The entire set of 3-way switches, as a whole, just switches the juice on the common terminal of the 3-way switch at the opposite end.
Managed to solve this myself with a live wire detector:

I believe the red/black on the far right of the diagram are wired incorrectly, as the black is live and the red neutral.
I believe this set up is described here, which states that it's not recommended for new installations for many reasons, but can be found in old homes.
Best Answer
First off, the wiring of the existing setup looks totally normal as depicted in the diagram.
It looks like you can use these new switches in the current wiring setup. But first it is necessary to understand the connections of the two right cables shown in the upstairs switch box. One of these goes off to the light fixture and the other is the incoming power cable.
Cut the power at the circuit breaker box and make 100% sure that the power is off with a non-contact circuit tester. Also good to verify with a volt meter as well.
Remove the twist on wire connector that joins the two black wires in the upstairs box. Also remove the black wire that connects to the current upstairs switch Common terminal. Make sure you position all the wires so that they are not going to touch and are safely away from any other terminals or the electrical box and grounds. Next step is to identify which of the two right most black wires comes from the power panel circuit breaker and which one goes to the light fixture. The safest way to do this is to use a wire tracer tool from the light fixture box. The alternative, but less safe, is to temporarily turn the power back on and use a volt meter to see which of the two black wires becomes energized with the AC mains voltage. Once determined turn the power back off and/or remove the wire tracer. Mark the correct cable as LIGHT and the other as POWER so as to not confuse which is which.
You will use the AUX switch in the downstairs location. Remove the old switch and connect the new one as follows: Red to Traveler terminal - White to Neutral Terminal - Safety Ground to switch ground and Black will be capped off and not used.
The RELAY switch will be used in the upstairs location. Remove the old switch and then follow the steps below to connect the new relay switch.
Note that I will refer to your two right most cables as the LIGHT cable and the POWER cable as you determined and marked in step 2. As drawn in your diagram the left cable is the one that routes to the downstairs switch box.

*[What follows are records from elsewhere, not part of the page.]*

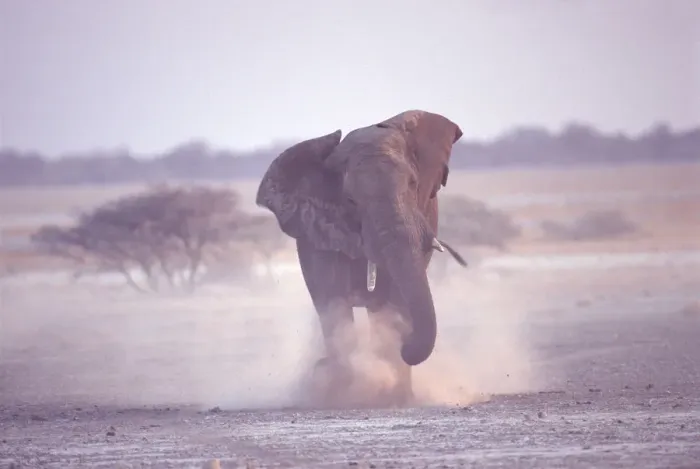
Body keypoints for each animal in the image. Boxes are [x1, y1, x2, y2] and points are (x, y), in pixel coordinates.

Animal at [255, 110, 467, 405]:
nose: (406, 346)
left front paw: (395, 396)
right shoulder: (317, 227)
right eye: (351, 200)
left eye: (413, 184)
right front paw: (343, 392)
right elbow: (332, 297)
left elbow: (397, 299)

Connect the white wires of all three cables together along with a white pigtail. This will be a wire nut that has four wires in it. These will now connect the neutral of the incoming power cable to neutral for the upstairs switch, to the neutral return from the light fixture and neutral for the upstairs relay switch on the pigtail.
Connect the other end of the white pigtail to the Neutral terminal on the relay switch.
Connect the safety Ground from the relay switch into the three ground wire connections in the box from the three cables.
Connect the red wire to the Traveler terminal on the relay switch.
Connect the black wire from the marked POWER cable to the Line terminal on the relay switch. This should connect to nothing else.
Connect the black wire from the marked LIGHT cable to the Load terminal on the relay switch. This should connect to nothing else.
The black wire in the left most cable will not be connected to anything and should be capped off.
That should do it. You can double check your work, mount the switches to the box and restore power to the circuit.